INPUT DATA.
● ● ● ● ● ● ●
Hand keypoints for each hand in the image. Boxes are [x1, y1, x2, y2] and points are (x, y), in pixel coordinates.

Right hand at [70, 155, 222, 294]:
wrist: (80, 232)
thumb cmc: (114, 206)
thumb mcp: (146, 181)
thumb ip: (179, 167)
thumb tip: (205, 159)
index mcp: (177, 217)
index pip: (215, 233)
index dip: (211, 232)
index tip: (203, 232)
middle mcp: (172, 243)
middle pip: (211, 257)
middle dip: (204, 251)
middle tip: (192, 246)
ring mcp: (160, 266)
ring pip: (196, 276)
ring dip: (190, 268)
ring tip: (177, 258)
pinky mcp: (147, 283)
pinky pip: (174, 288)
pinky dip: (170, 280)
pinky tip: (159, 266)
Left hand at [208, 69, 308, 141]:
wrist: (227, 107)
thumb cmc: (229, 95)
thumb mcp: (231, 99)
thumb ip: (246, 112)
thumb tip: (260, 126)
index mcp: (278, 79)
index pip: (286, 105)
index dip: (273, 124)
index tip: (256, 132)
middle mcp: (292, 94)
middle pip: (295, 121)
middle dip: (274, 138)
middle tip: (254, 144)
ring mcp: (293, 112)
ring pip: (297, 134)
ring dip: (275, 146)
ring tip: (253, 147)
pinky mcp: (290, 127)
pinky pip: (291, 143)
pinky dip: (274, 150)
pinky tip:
● ● ● ● ● ● ●
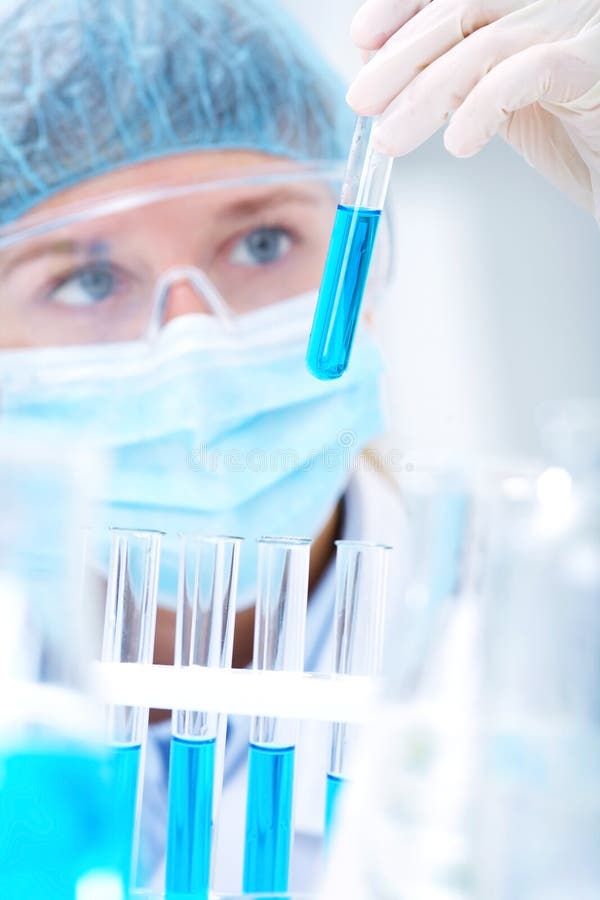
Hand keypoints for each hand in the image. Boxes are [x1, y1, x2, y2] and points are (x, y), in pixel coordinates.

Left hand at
● ● ● ● ● ● ●
WHAT YOU ARE ASKED TO DO. Check each line above for the string "pinky" and copy those that have it.

TASK ANSWER.
pinky mcp: (147, 283)
pinky pip: (174, 288)
pinky dip: (170, 280)
pinky tip: (159, 266)
pinky mcp: (290, 127)
pinky pip: (291, 143)
pinky dip: (274, 150)
pinky tip:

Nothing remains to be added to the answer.